Extracted records:
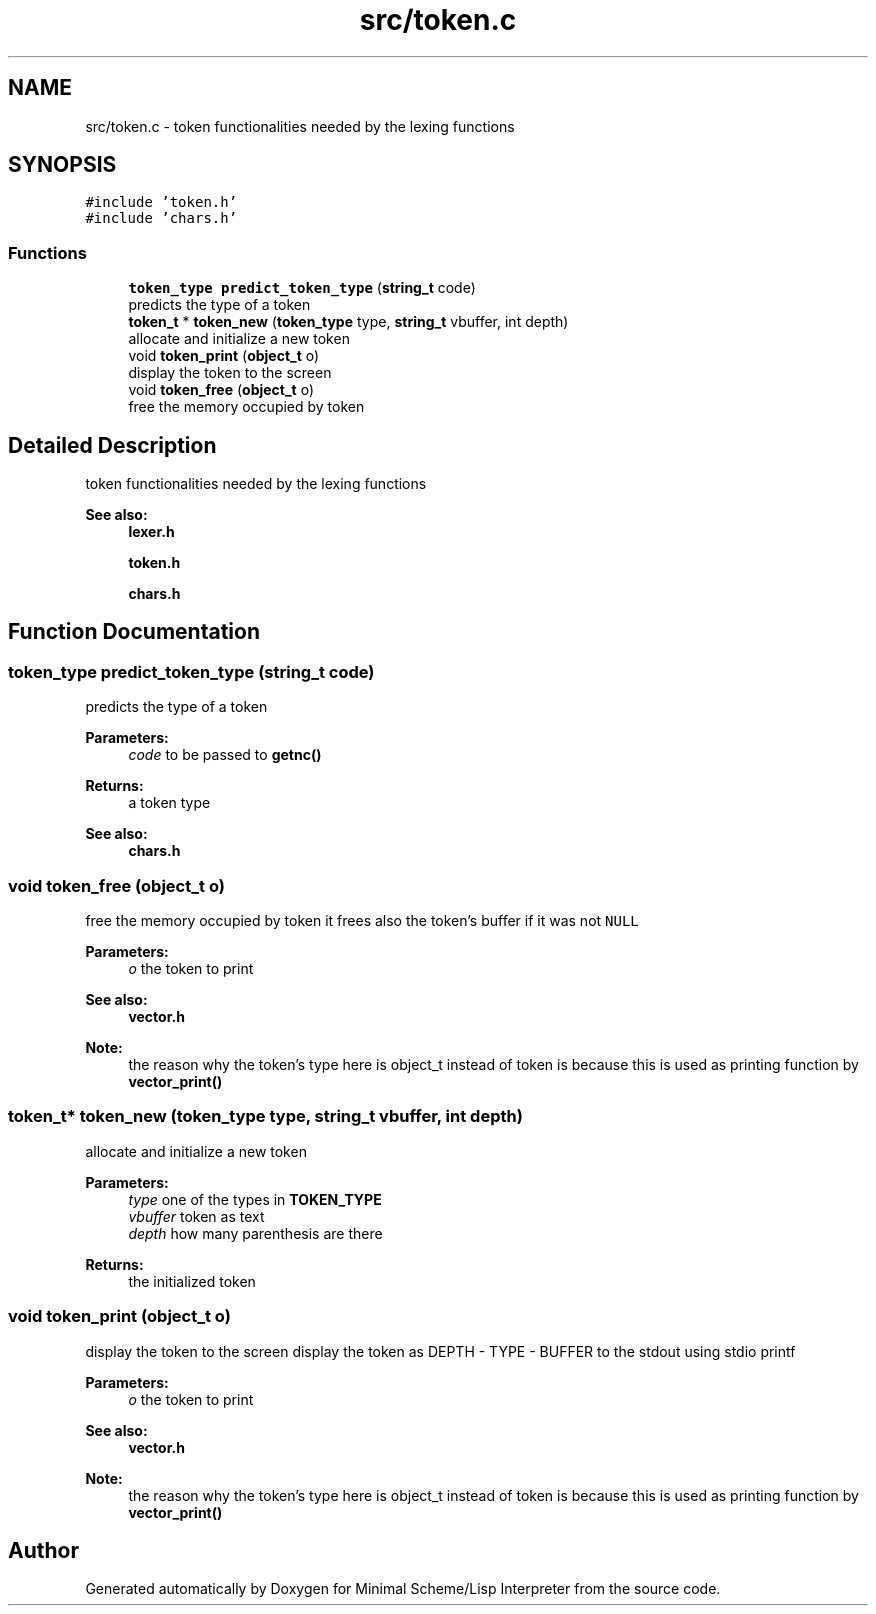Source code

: .TH "src/token.c" 3 "Mon Nov 19 2018" "Version v0.0.1" "Minimal Scheme/Lisp Interpreter" \" -*- nroff -*-
.ad l
.nh
.SH NAME
src/token.c \- token functionalities needed by the lexing functions  

.SH SYNOPSIS
.br
.PP
\fC#include 'token\&.h'\fP
.br
\fC#include 'chars\&.h'\fP
.br

.SS "Functions"

.in +1c
.ti -1c
.RI "\fBtoken_type\fP \fBpredict_token_type\fP (\fBstring_t\fP code)"
.br
.RI "predicts the type of a token "
.ti -1c
.RI "\fBtoken_t\fP * \fBtoken_new\fP (\fBtoken_type\fP type, \fBstring_t\fP vbuffer, int depth)"
.br
.RI "allocate and initialize a new token "
.ti -1c
.RI "void \fBtoken_print\fP (\fBobject_t\fP o)"
.br
.RI "display the token to the screen "
.ti -1c
.RI "void \fBtoken_free\fP (\fBobject_t\fP o)"
.br
.RI "free the memory occupied by token "
.in -1c
.SH "Detailed Description"
.PP 
token functionalities needed by the lexing functions 


.PP
\fBSee also:\fP
.RS 4
\fBlexer\&.h\fP 
.PP
\fBtoken\&.h\fP 
.PP
\fBchars\&.h\fP 
.RE
.PP

.SH "Function Documentation"
.PP 
.SS "\fBtoken_type\fP predict_token_type (\fBstring_t\fP code)"

.PP
predicts the type of a token 
.PP
\fBParameters:\fP
.RS 4
\fIcode\fP to be passed to \fBgetnc()\fP
.RE
.PP
\fBReturns:\fP
.RS 4
a token type
.RE
.PP
\fBSee also:\fP
.RS 4
\fBchars\&.h\fP 
.RE
.PP

.SS "void token_free (\fBobject_t\fP o)"

.PP
free the memory occupied by token it frees also the token's buffer if it was not \fCNULL\fP 
.PP
\fBParameters:\fP
.RS 4
\fIo\fP the token to print
.RE
.PP
\fBSee also:\fP
.RS 4
\fBvector\&.h\fP 
.RE
.PP
\fBNote:\fP
.RS 4
the reason why the token's type here is object_t instead of token is because this is used as printing function by \fBvector_print()\fP 
.RE
.PP

.SS "\fBtoken_t\fP* token_new (\fBtoken_type\fP type, \fBstring_t\fP vbuffer, int depth)"

.PP
allocate and initialize a new token 
.PP
\fBParameters:\fP
.RS 4
\fItype\fP one of the types in \fBTOKEN_TYPE\fP 
.br
\fIvbuffer\fP token as text 
.br
\fIdepth\fP how many parenthesis are there
.RE
.PP
\fBReturns:\fP
.RS 4
the initialized token 
.RE
.PP

.SS "void token_print (\fBobject_t\fP o)"

.PP
display the token to the screen display the token as DEPTH - TYPE - BUFFER to the stdout using stdio printf
.PP
\fBParameters:\fP
.RS 4
\fIo\fP the token to print
.RE
.PP
\fBSee also:\fP
.RS 4
\fBvector\&.h\fP 
.RE
.PP
\fBNote:\fP
.RS 4
the reason why the token's type here is object_t instead of token is because this is used as printing function by \fBvector_print()\fP 
.RE
.PP

.SH "Author"
.PP 
Generated automatically by Doxygen for Minimal Scheme/Lisp Interpreter from the source code\&.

## WHAT TO DO:
Repeat each of the entries above exactly, but do not carry over the pictures.

## RESPONSE TO THIS TASK:
Source code

: .TH "src/token.c" 3 "Mon Nov 19 2018" "Version v0.0.1" "Minimal Scheme/Lisp Interpreter" \" -*- nroff -*-
.ad l
.nh
.SH NAME
src/token.c \- token functionalities needed by the lexing functions  

.SH SYNOPSIS
.br
.PP
\fC#include 'token\&.h'\fP
.br
\fC#include 'chars\&.h'\fP
.br

.SS "Functions"

.in +1c
.ti -1c
.RI "\fBtoken_type\fP \fBpredict_token_type\fP (\fBstring_t\fP code)"
.br
.RI "predicts the type of a token "
.ti -1c
.RI "\fBtoken_t\fP * \fBtoken_new\fP (\fBtoken_type\fP type, \fBstring_t\fP vbuffer, int depth)"
.br
.RI "allocate and initialize a new token "
.ti -1c
.RI "void \fBtoken_print\fP (\fBobject_t\fP o)"
.br
.RI "display the token to the screen "
.ti -1c
.RI "void \fBtoken_free\fP (\fBobject_t\fP o)"
.br
.RI "free the memory occupied by token "
.in -1c
.SH "Detailed Description"
.PP 
token functionalities needed by the lexing functions 


.PP
\fBSee also:\fP
.RS 4
\fBlexer\&.h\fP 
.PP
\fBtoken\&.h\fP 
.PP
\fBchars\&.h\fP 
.RE
.PP

.SH "Function Documentation"
.PP 
.SS "\fBtoken_type\fP predict_token_type (\fBstring_t\fP code)"

.PP
predicts the type of a token 
.PP
\fBParameters:\fP
.RS 4
\fIcode\fP to be passed to \fBgetnc()\fP
.RE
.PP
\fBReturns:\fP
.RS 4
a token type
.RE
.PP
\fBSee also:\fP
.RS 4
\fBchars\&.h\fP 
.RE
.PP

.SS "void token_free (\fBobject_t\fP o)"

.PP
free the memory occupied by token it frees also the token's buffer if it was not \fCNULL\fP 
.PP
\fBParameters:\fP
.RS 4
\fIo\fP the token to print
.RE
.PP
\fBSee also:\fP
.RS 4
\fBvector\&.h\fP 
.RE
.PP
\fBNote:\fP
.RS 4
the reason why the token's type here is object_t instead of token is because this is used as printing function by \fBvector_print()\fP 
.RE
.PP

.SS "\fBtoken_t\fP* token_new (\fBtoken_type\fP type, \fBstring_t\fP vbuffer, int depth)"

.PP
allocate and initialize a new token 
.PP
\fBParameters:\fP
.RS 4
\fItype\fP one of the types in \fBTOKEN_TYPE\fP 
.br
\fIvbuffer\fP token as text 
.br
\fIdepth\fP how many parenthesis are there
.RE
.PP
\fBReturns:\fP
.RS 4
the initialized token 
.RE
.PP

.SS "void token_print (\fBobject_t\fP o)"

.PP
display the token to the screen display the token as DEPTH - TYPE - BUFFER to the stdout using stdio printf
.PP
\fBParameters:\fP
.RS 4
\fIo\fP the token to print
.RE
.PP
\fBSee also:\fP
.RS 4
\fBvector\&.h\fP 
.RE
.PP
\fBNote:\fP
.RS 4
the reason why the token's type here is object_t instead of token is because this is used as printing function by \fBvector_print()\fP 
.RE
.PP

.SH "Author"
.PP 
Generated automatically by Doxygen for Minimal Scheme/Lisp Interpreter from the source code\&.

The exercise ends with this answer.